Данька не выдержал, открыл глаза и заморгал удивленно – лежал он на сеновале, куда вчера на ночь спрятался, а как тут оказался – неведомо. А рядом Степка в сарафане голубом своем сидит на корточках, носом конопатым светит да косичками, и теребит за рукав легонечко.

Нахмурился Данька – а как же… Как же беседа с чертом, дорога в город, разговоры с Радимиром Ярославовичем и с ведьмой его? А былиночка для расколдования? Неужели все сон? Захолонуло сердце отчаянием, да так горько, что подхватился мальчонка с места, как заяц оголтелый. Степка аж шарахнулась и на зад села, руками опершись о пол деревянный, дощатый.

– А где?.. – заозирался Данька по сторонам, словно проверять себя али кого другого желая.

– Дань, ты чего? – Степанида робко глянула на брата.

– Да так, ничего, – нахмурился мальчонка, и опустился на место. – Чего тебе?

Шмыгнула носом Степка сердито – чего брат так разговаривает-то? Но все ж таки сказала:

– Зовут тебя. Отец Онуфрий велел позвать. Как проснется, говорит, так пущай сразу ко мне бежит. Дань… Я тебя обыскалася. Солнце уже почти посередке, а тебя все нет и нет. Волновалася я…

Ой не любила Степанида в таких вещах признаваться! Но страшно же – нет Даньки и нет. Нигде нет. И маменька с тятей как ушли с утра на покос, так и не возвращались. И не пожалуешься, и не сбегаешь к ним, и избу не бросишь. Хорошо хоть как кто надоумил – под самую крышу забраться да в дальний угол заглянуть. Иначе бы вовек не нашла.

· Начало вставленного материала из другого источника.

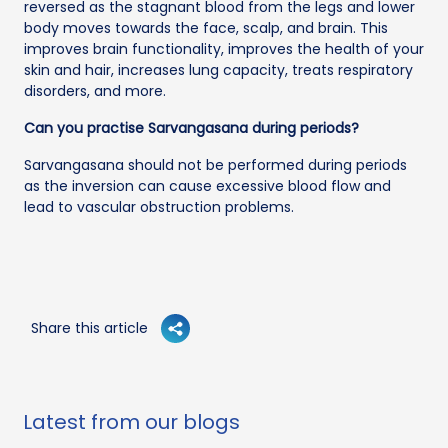
reversed as the stagnant blood from the legs and lower
body moves towards the face, scalp, and brain. This
improves brain functionality, improves the health of your
skin and hair, increases lung capacity, treats respiratory
disorders, and more.
Can you practise Sarvangasana during periods?
Sarvangasana should not be performed during periods
as the inversion can cause excessive blood flow and
lead to vascular obstruction problems.
Share this article
Latest from our blogs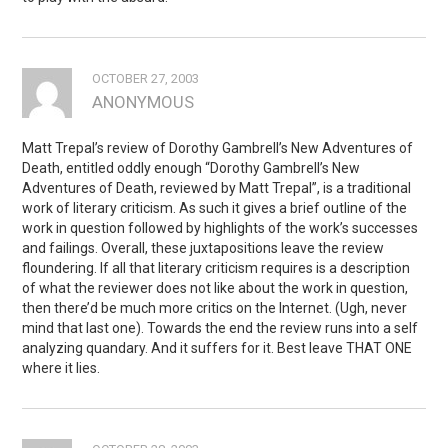
OCTOBER 27, 2003
ANONYMOUS
Matt Trepal’s review of Dorothy Gambrell’s New Adventures of
Death, entitled oddly enough “Dorothy Gambrell’s New
Adventures of Death, reviewed by Matt Trepal”, is a traditional
work of literary criticism. As such it gives a brief outline of the
work in question followed by highlights of the work’s successes
and failings. Overall, these juxtapositions leave the review
floundering. If all that literary criticism requires is a description
of what the reviewer does not like about the work in question,
then there’d be much more critics on the Internet. (Ugh, never
mind that last one). Towards the end the review runs into a self
analyzing quandary. And it suffers for it. Best leave THAT ONE
where it lies.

А у Даньки вовнутри как узел свернулся, даж слова не смог сказать, молча из сена выбрался, к лесенке – да бежать к церкви. Чем ближе маковка да стены белые, тем больше горло перехватывает и горит пламенем.

Затормозил мальчонка перед оградой – перекреститься торопливо да воздуха глотануть, остудиться, а сердце все заходится да заходится, в груди рвется. Сдержал себя, степенно по тропинке до крылечка прошел. Не гоже торопиться в святом месте.

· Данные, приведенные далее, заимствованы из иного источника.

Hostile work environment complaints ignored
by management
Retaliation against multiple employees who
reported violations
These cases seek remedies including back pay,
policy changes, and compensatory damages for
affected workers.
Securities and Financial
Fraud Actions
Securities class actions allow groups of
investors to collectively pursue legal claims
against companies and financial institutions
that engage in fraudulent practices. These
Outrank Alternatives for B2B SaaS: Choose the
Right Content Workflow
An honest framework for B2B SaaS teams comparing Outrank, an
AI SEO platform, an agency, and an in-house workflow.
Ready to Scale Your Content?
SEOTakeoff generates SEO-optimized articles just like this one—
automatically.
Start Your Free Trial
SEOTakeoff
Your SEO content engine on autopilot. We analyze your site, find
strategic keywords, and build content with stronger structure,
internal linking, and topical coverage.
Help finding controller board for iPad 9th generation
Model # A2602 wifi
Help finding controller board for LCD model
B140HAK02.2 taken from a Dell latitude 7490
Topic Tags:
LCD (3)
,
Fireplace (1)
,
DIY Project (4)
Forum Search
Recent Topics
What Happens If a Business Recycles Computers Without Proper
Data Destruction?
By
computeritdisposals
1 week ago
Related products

Толкнул дверь – и сразу прохладой, какая токмо в каменных зданиях бывает, да ладаном и воском повеяло. Все хорошо – по голове как рукою кто невидимой погладил, успокоил. Пошел Данька тихонечко, прислушиваясь ко всему, что творится. Слышь – из-за двери горницы, где отец Онуфрий чаем его обычно поит да беседы ведет, голоса доносятся бормотаньем неразборчивым. Открыл Даня дверь – а там батюшка с травницей беседуют. Не выдержал мальчонка – кинулся к наставнице да за шею обнял, крепко-крепко так, будто давно не виделись. А для него именно так и есть – ночь эта за целую жизнь сошла. Как переменилось что внутри, другим стало.

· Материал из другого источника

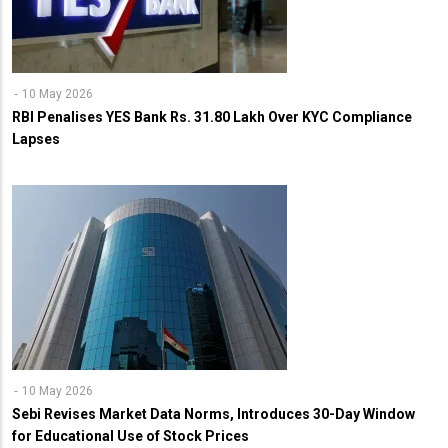
10 May 2026
RBI Penalises YES Bank Rs. 31.80 Lakh Over KYC Compliance
Lapses
10 May 2026
Sebi Revises Market Data Norms, Introduces 30-Day Window
for Educational Use of Stock Prices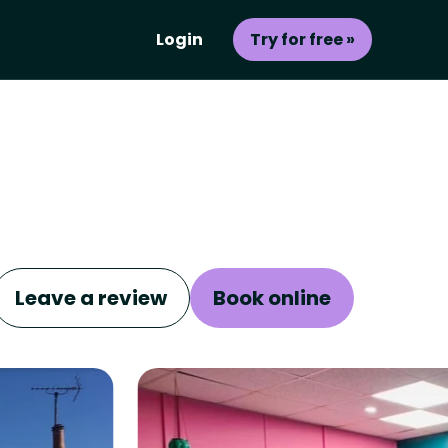
Login
Try for free »
Leave a review
Book online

Только вот – было ли? Нет?

– Ну что ты, Даня, – ласково так отвечает Настасья, обнимая. – Все. Все теперь.

– Все? – оторвался от травницы Данька – ну в самом деле, как маленький прямо, да обернулся на священника. А тот тож – усталый, не улыбается, но спокойный.

– Ушла икоточка, отпустил я Феклу домой, – неторопливо отозвался батюшка. – Не бьется, святой воды не боится, крестится.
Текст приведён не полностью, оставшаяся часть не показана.